Designing an MMO like a theme park? I can see where it's similar in FFxiv.
But an MMO needs to be fun at all levels, like a theme park. And *all* of the rides need to be maintained, not just left in the dust to fall apart- especially when new players have to ride all of those old decrepit rides first to get to the new ones. And old content is the majority of levelling in an MMO where replayability is a major point, trying different jobs. But we still see old job quests telling players to do mechanics and use abilities that dont exist anymore or never exist outside of guildhests which were supposed to teach players mechanics.
This is why the experience gain is like being shot into the sky on a rocket, and all new jobs released start at the highest level before the next expansion. They only care about the shiny new rides. It's a huge waste of assets.
The issue is it's not sustainable. The moment you have a subpar expansion, your game will have nothing to fall back on and revenues will suffer massively.

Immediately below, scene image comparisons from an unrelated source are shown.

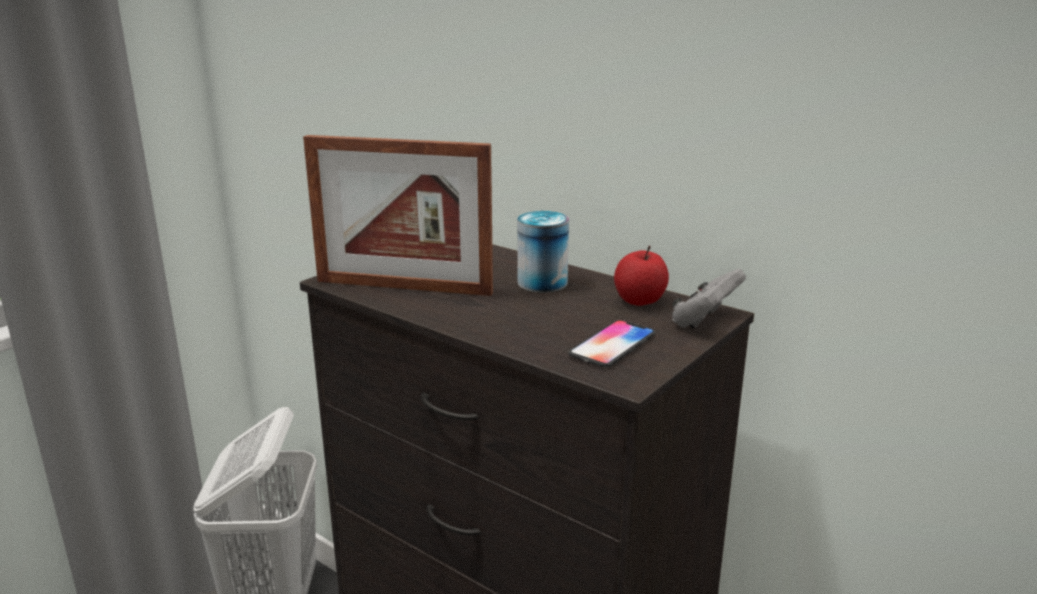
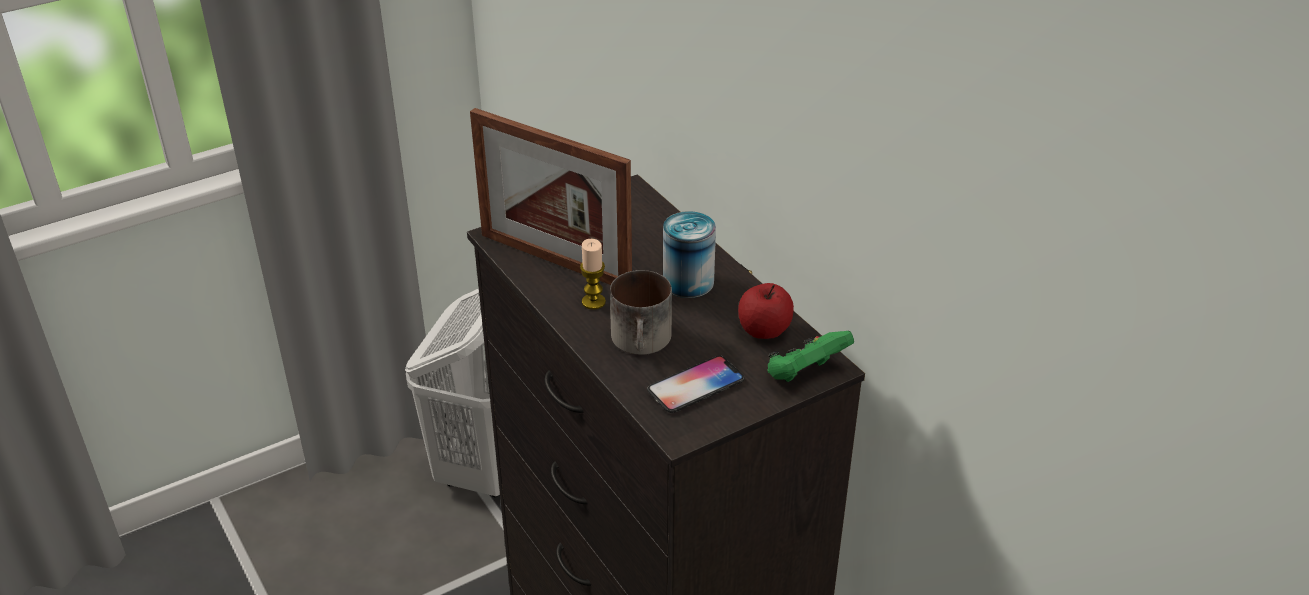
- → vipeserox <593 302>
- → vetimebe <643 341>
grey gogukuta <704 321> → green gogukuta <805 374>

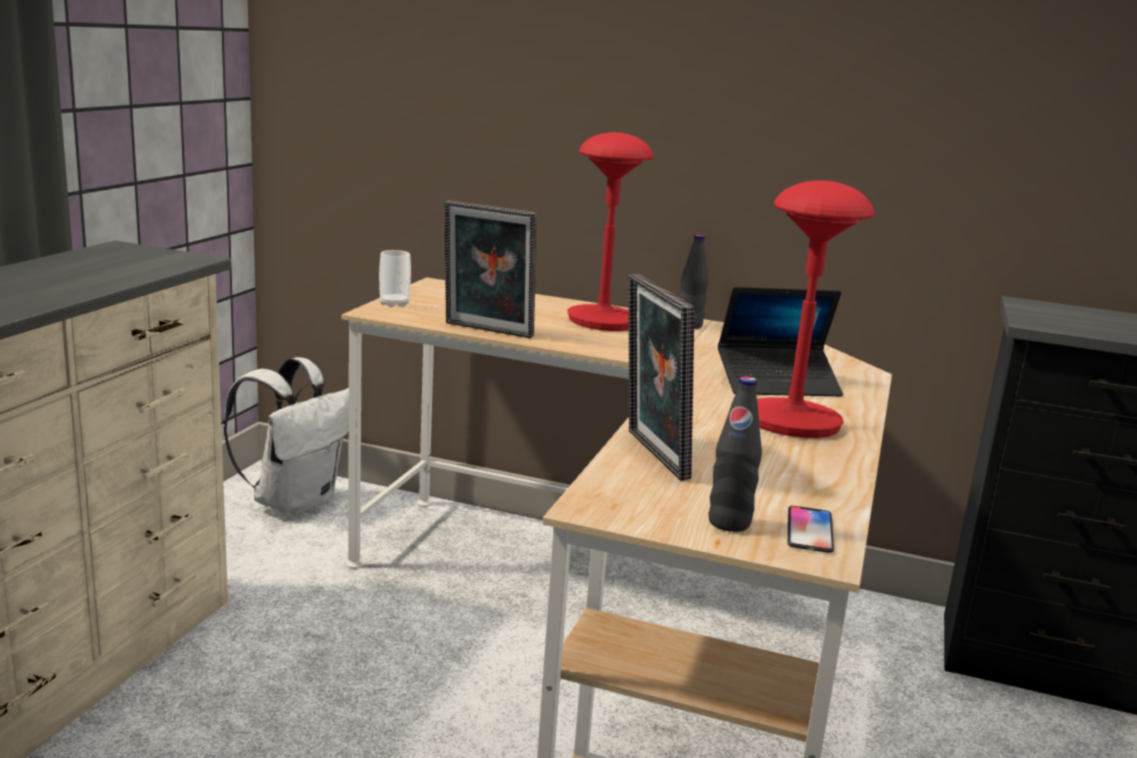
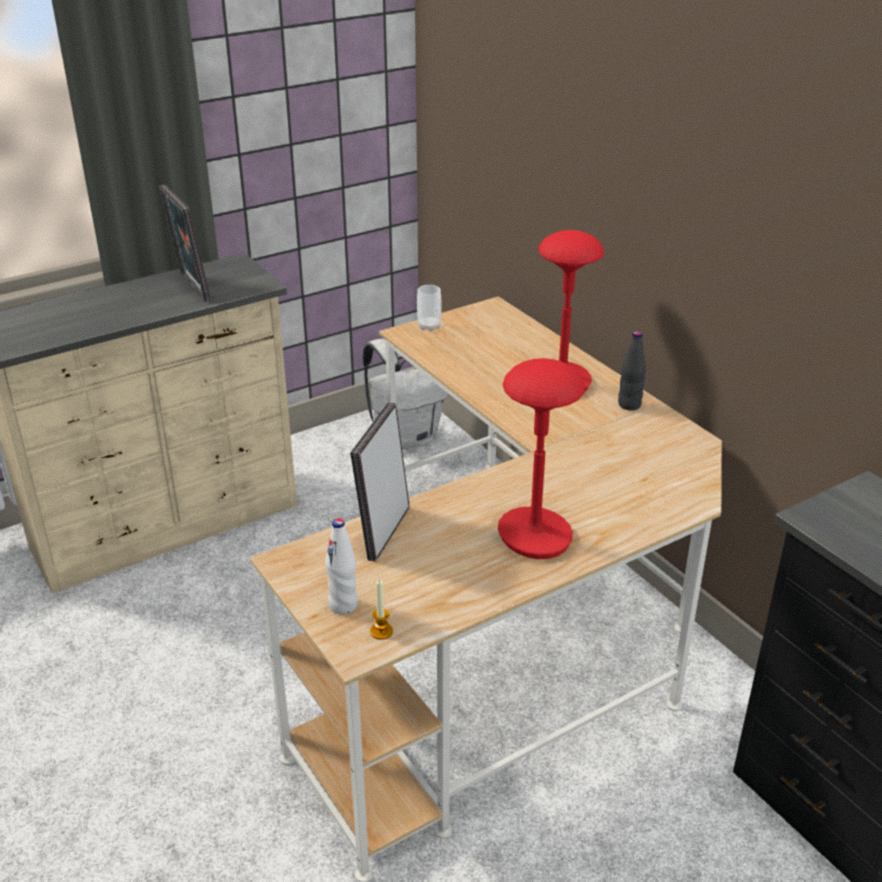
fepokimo <486 331> → fepokimo <191 288>, move
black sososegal <729 523> → white sososegal <343 605>
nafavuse <809 531> → vipeserox <381 631>
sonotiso <777 383> → -

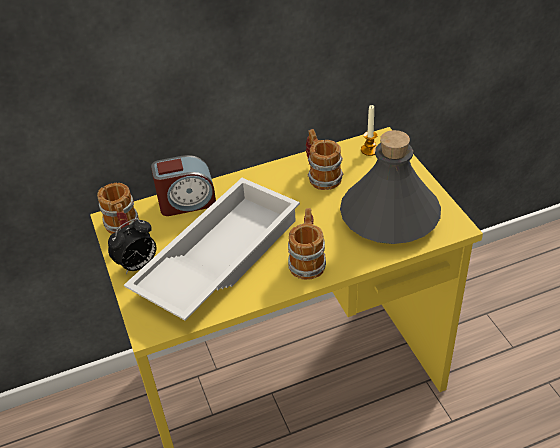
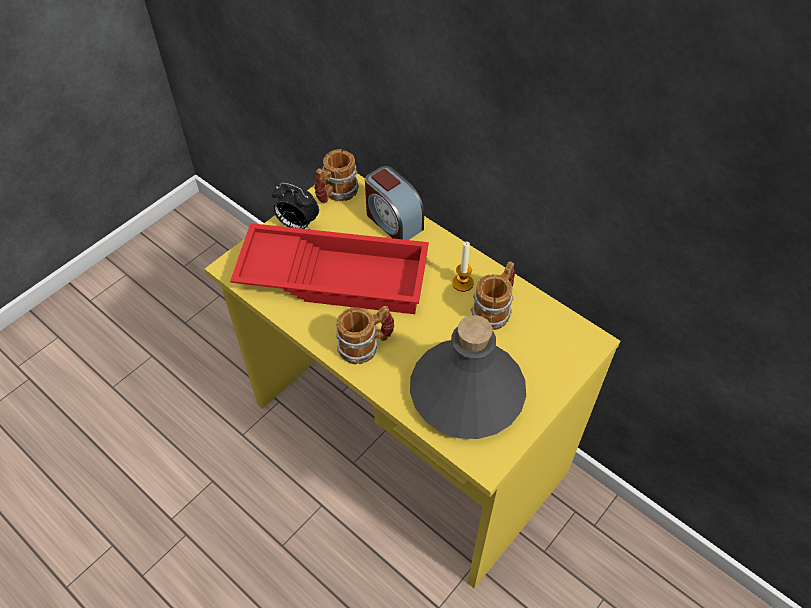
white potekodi <217 257> → red potekodi <335 275>
vipeserox <369 150> → vipeserox <462 283>, move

Rapid levelling hurts sub time, but more importantly it hurts player skill attainment. This is why people complain about difficulty when fighting striking dummy bosses and puzzle fights. That in turn encourages dumbing down jobs. When levelling a new job, I often feel I level faster than I can learn it. It might seem contradictory, but it's also not true across the board.
Regardless, the game does not teach you how to play the game.

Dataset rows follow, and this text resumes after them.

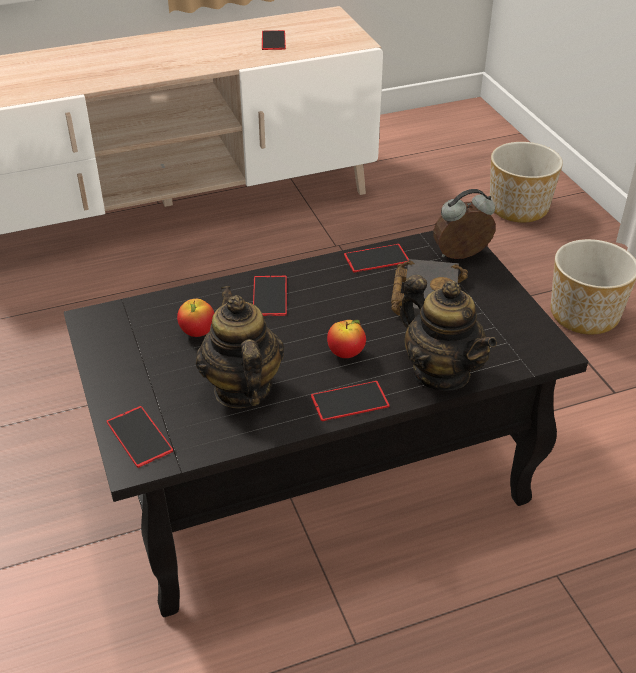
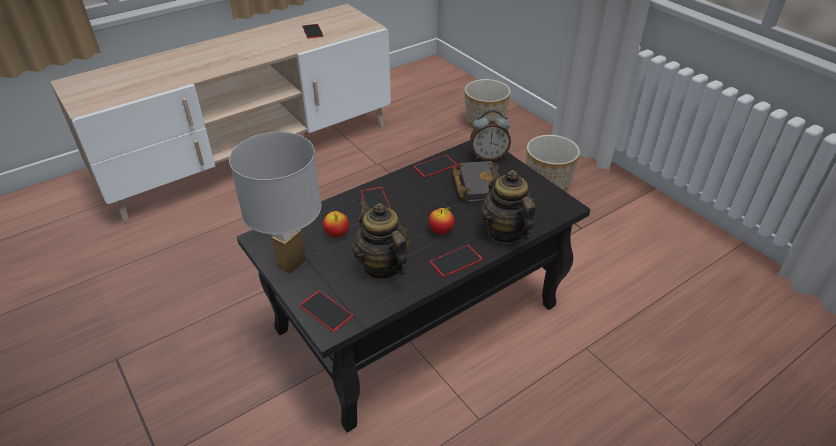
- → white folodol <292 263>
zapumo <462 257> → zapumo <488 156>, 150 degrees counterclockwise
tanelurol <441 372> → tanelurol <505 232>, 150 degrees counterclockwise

The levelling experience is hurt further by scaling. Old and even current content gets made braindead easy just from gear numbers. Aglaia is the perfect example. I felt like it had actual mechanics that would still be fun if we didnt kill the bosses before they could happen, or if they weren't so slow to use them. The lack of rng is bad too, like where aoes will be or the order. They can have the appearance of being rng and reactive, but are actually always the same.
The theme park analogy is used to justify flaws in the game as if that makes it not flawed, and it's wrong. Over time there'll be so much dead content it'll be like walking through chernobyl to ride one roller coaster.